Segregated Churching

Unitarian Universalist Congregations pride themselves with being liberal congregations in theory. Theory is easy, getting folks to change is the hard part. Making it easier for people to change is possible but a lot of habits are hard to change and the parties must want change to happen.

Even good church going folks have their differences as evidenced by this hatchet job on Unitarian Universalism.  Just telling people to wake up and smell the coffee doesn't work very well. Historically UUs were in favor of the abolition of slavery but that didn't make UUS the go to religion.

Don't ask me why but churches are a lot like fraternal organizations and a lot of them are not very integrated either. When and if stuff like happens requires big organizations with a large advertising budget and some rules everybody signs on to.  Unfortunately, this usually only works when selling products and military which isn't very voluntary except when you sign up.

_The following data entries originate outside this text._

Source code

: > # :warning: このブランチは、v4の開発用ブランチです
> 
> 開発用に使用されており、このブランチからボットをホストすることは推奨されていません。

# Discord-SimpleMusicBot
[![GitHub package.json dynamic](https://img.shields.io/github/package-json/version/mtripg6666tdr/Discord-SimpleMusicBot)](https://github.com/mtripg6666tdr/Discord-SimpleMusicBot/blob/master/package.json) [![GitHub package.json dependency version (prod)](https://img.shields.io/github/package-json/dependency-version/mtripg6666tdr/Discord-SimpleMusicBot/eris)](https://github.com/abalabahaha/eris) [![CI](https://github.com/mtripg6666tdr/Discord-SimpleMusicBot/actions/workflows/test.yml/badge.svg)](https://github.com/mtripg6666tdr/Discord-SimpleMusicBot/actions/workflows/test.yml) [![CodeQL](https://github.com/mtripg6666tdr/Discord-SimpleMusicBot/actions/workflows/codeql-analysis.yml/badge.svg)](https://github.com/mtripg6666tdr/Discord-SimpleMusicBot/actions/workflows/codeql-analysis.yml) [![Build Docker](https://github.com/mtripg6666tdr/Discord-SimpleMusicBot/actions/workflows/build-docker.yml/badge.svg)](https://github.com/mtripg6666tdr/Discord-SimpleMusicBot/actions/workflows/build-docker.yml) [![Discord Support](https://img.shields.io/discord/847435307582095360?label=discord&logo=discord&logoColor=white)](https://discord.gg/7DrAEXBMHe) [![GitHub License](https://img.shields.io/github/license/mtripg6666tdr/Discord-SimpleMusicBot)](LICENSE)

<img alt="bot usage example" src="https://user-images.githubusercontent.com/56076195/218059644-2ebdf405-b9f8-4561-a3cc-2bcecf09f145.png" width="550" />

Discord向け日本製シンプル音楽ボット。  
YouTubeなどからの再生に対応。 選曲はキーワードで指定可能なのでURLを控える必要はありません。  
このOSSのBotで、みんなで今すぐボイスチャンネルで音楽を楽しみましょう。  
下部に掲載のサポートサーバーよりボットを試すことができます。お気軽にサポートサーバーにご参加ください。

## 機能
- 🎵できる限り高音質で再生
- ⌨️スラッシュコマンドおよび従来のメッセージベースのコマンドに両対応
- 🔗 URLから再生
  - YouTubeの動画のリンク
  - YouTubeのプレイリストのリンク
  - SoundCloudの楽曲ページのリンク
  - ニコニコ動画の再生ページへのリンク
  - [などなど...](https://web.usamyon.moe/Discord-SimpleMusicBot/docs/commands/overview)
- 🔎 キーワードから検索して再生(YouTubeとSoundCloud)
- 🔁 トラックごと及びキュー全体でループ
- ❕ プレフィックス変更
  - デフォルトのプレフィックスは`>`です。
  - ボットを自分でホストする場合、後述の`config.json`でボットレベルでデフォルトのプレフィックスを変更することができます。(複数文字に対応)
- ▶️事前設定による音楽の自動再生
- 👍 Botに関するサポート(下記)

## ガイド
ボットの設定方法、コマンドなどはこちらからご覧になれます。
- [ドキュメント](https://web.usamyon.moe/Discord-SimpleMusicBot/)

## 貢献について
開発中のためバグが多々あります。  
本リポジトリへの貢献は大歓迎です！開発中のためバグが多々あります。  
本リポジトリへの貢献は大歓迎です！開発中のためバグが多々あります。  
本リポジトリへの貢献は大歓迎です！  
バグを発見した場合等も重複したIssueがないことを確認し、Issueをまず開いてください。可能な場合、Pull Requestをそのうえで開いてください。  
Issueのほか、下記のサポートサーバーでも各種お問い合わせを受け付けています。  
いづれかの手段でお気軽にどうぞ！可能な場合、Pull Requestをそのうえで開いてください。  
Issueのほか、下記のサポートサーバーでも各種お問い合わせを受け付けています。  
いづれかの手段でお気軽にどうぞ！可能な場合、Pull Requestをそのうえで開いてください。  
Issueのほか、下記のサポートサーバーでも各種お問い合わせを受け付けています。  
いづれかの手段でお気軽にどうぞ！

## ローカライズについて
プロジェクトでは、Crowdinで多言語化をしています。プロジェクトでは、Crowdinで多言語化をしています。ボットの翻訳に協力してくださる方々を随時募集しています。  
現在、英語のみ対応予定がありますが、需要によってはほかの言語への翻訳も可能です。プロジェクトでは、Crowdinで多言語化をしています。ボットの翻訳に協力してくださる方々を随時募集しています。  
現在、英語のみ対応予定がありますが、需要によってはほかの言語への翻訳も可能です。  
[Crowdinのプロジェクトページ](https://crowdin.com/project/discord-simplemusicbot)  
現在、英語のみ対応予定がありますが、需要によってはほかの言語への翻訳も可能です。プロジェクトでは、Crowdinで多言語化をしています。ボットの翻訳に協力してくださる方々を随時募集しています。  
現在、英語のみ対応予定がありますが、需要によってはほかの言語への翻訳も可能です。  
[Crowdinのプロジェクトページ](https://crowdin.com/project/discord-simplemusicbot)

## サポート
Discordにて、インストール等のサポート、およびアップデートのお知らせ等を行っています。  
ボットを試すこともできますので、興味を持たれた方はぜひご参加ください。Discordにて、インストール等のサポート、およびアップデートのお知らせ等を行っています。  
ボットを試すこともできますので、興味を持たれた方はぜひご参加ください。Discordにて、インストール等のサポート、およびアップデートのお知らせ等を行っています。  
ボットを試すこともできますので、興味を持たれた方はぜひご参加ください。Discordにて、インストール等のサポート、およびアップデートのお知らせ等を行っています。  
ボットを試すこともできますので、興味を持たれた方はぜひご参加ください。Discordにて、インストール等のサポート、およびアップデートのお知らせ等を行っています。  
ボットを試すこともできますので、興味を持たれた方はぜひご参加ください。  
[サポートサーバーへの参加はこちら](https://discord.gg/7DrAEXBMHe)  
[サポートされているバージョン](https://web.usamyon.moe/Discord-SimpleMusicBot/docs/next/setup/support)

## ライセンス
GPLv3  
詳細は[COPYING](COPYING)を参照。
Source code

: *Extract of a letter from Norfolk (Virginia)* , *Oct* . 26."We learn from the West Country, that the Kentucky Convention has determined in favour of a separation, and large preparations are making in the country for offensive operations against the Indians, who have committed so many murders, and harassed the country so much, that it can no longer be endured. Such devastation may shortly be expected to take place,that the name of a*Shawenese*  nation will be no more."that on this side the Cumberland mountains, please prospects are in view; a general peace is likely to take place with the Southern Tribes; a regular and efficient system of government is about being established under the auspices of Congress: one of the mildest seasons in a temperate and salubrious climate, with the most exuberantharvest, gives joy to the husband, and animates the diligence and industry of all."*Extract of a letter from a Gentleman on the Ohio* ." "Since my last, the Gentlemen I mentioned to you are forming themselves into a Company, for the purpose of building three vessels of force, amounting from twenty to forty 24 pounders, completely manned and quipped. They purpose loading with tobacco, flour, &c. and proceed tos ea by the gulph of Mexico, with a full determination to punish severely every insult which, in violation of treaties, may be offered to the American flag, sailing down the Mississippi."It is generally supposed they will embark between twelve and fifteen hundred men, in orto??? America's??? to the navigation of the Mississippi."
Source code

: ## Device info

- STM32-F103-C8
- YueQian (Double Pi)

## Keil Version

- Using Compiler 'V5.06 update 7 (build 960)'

BY GABRIELLE DEVENISH, CHRISTIAN POST REPORTER
December 4, 2011|6:12 pm
Which road leads to God?
For the Unitarian Universalist Association of Congregations, the answer is any, all or none of the above, theologians assert.
According to John Ankerberg, president and founder of The Ankerberg Theological Research Institute, UU followers have varying ideas about God. They “believe anything or nothing: one is free to be atheist, pantheist, polytheist, agnostic, deist, theist or even Satanist,” Ankerberg writes in his website post on UU theology at www.johnankerberg.org.
“Basically, it is spiritual humanism,” explained Craig Branch, director of the Apologetics Resource Ministry, in an interview with The Christian Post. “All roads lead to God.”
“God is usually defined as a more eastern mystical entity – an ultimate spiritual consciousness. It is difficult to nail down a specific nature of concept of God in UUA [teaching],” Branch said.
“They can believe in any gods, as long as they’re not supernatural,” agreed Fred Miller of True Light Educational Ministry in Shirley, N.Y.
Therefore, UUs deny Christianity by default, at least in the orthodox understanding, Miller told CP.
“They are anti-Christian. Everything we believe in, they don’t,” he stated.
Branch agreed. “Any religion like orthodox Christianity that says there is one is essentially false [to a UU believer],” he said.
Unitarian Universalism actually has its roots in Unitarianism – denial of the Trinity – “principally in relation to negating the deity of Christ,” Jim Beverley, professor of Christian Thought and Ethics at Tyndale University, told the CP.
In the 1500s, theologians Michael Servetus and Faustus Socinius merged Unitarian beliefs with universalism, belief that all faiths can lead to salvation, he explained. The religion came to the United States around the 18th century, with notable UU leaders including John Murray and Joseph Priestley, and quickly rose in popularity, attracting people such as Susan B. Anthony and Ralph Waldo Emerson.
The noncommittal beliefs of the UU religion seem to attract social and scholarly figures, Miller agreed. Presidents John Adams, Thomas Jefferson and Howard Taft ascribed to a UU faith. Paul Newman, Frank Lloyd Wright and Charles Darwin were all UU followers, and recently, according to Wikipedia, notable UUs include Christopher Reeve, Kurt Vonnegut and Pete Seeger.
Unitarian Universalists claim to be compatible with Christianity, but they deny the basic tenets of Christian, pointed out Kurt Goedelman, founder of Personal Freedom Outreach, in an email to The Christian Post.
Unitarian Universalists “deny the Trinity, deny Jesus is the incarnation of God and deny there is any eternal punishment,” agreed Paul de Vries, president of New York Divinity School, in an email to the CP.
Branch’s apologetics website also notes that UU followers hold a works-based view of salvation.
Miller said that UU followers believe that the Bible, as a whole, is not true.
However, de Vries said “many of their concepts come from the Bible – but they pick and choose what they like.”
“They claim the Gospel writers were not honest because they were trying to make Jesus God and therefore, were untrustworthy,” agreed Miller.
And Ankerberg pointed out, “The UU view of the Bible is that it is an entirely human product, a result of the thinking of fallible and sometimes ignorant men.”
“They do not believe in any spiritualism or any deity or the hereafter,” said Miller. “They don’t believe in any supernatural,” and “They believe that there is no sin – man is naturally good but if you want to be better, you have to do it yourself,” he said.
While the UUA maintains a low profile – “they don’t go door-to-door,” Miller noted – it is attractive to many.
“It is an easy belief, with no commitment and no serious theology, and a Santa Claus god,” said de Vries, “… everyone goes to heaven anyway.”
A fitting religion for today’s culture.